It was with great interest that we read the editorial by Dr. Julie Ann Sosa, “What’s Old is New Again,” which reviews our recent publication ‘Total thyroidectomy is associated with increased risk of complications for low- and high-volume surgeons,’’ in the current issue of Annals of Surgical Oncology.1

Dr. Sosa has been a pioneer in the field of endocrine surgery and has paved the way for studies examining the relationships between volume and outcomes such as ours.

We agree with Dr. Sosa that the relationship between provider volume and improved patient outcomes is not a novel discovery and has been demonstrated for a number of operations. With regard to thyroid surgery, these relationships have been demonstrated in both pediatric and geriatric thyroid patients.26

Our study confirms previous findings as Dr. Sosa suggests, and it is currently the largest study of its kind. The fact that it confirms previous findings suggests that such findings are reproducible, and this should not be felt to be an insignificant point. Additionally, using a nationwide database with weighted data points allows us to attempt to scale the data to most accurately reflect information at the national level. By doing so, we confirmed that, nationally, high-volume surgeons performed the smallest percentage of thyroidectomies and not a disproportionately large number, as previously suggested by Sosa et al.2,7 However, for the first time using a national database, we show that the type of thyroid operation does have significant influence on morbidity.
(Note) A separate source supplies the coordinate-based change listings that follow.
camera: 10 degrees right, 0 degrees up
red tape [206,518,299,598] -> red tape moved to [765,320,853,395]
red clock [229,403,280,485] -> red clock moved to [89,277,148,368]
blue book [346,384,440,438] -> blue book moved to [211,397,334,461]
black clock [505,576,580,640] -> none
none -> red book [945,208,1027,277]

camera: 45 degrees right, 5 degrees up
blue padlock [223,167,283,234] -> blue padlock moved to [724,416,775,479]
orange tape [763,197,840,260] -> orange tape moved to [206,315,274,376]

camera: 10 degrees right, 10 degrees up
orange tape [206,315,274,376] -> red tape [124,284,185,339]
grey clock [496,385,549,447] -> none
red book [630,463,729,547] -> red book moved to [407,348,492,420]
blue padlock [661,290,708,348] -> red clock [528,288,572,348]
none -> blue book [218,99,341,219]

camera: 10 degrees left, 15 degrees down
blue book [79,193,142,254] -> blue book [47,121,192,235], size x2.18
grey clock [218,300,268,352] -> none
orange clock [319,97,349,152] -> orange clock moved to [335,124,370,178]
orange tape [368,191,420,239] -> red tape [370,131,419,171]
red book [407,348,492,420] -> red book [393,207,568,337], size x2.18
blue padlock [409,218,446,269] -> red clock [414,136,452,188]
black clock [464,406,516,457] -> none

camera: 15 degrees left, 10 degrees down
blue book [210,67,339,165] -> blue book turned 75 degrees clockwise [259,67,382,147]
We demonstrate, by controlling for surgeon volume, and hence, surgeon skills and experience, that these factors are not the sole determinant of complication rates. There is an inherent risk to total thyroidectomy even among high-volume surgeons. This risk, however, is mitigated when high-volume surgeons perform these operations compared with low-volume surgeons, as previously demonstrated.26

As Dr. Sosa points out, debate currently surrounds the appropriate management for low- and medium-risk differentiated thyroid cancers <4 cm in size, and whether thyroid lobectomy or total thyroidectomy should be performed. Additionally, The American Thyroid Association released guidelines in 2009 recommending that thyroid lobectomy alone may be sufficient treatment for isolated indeterminate solitary nodules in those who prefer a more limited surgical procedure and for those with small (<1 cm), low-risk, unifocal, intrathyroidal papillary carcinomas in the absence of prior head and neck irradiation or radiologically or clinically involved cervical nodal metastases.8 These recommendations have been based on data demonstrating similar survival between lobectomy and total thyroidectomy.911

Despite these recommendations, there has been an increasing trend toward performing total thyroidectomy, especially for the management of benign disease, in America over the last 15 years, and total thyroidectomy continues to be offered for cases of microcarcinoma and low-grade thyroid malignancies.1216

Notwithstanding some of the limitations of this study, it hopefully portrays, using a large national database, that the type of thyroid resection does have significant influence on short-term morbidity, and hence, surgeon skills and experience are not the sole determinant of surgical outcomes. Rather, there is an inherently higher risk when offering total thyroidectomy that persists across surgeon volumes. As such, all surgeons, regardless of experience, should by mindful of the intrinsic risk when considering performing total thyroidectomy in patients. Additionally, as debate continues around the management of low-risk thyroid cancers and microcarcinomas, we hope that our study will play an important role in influencing future recommendations. We shall wait to see as these recommendations unfold.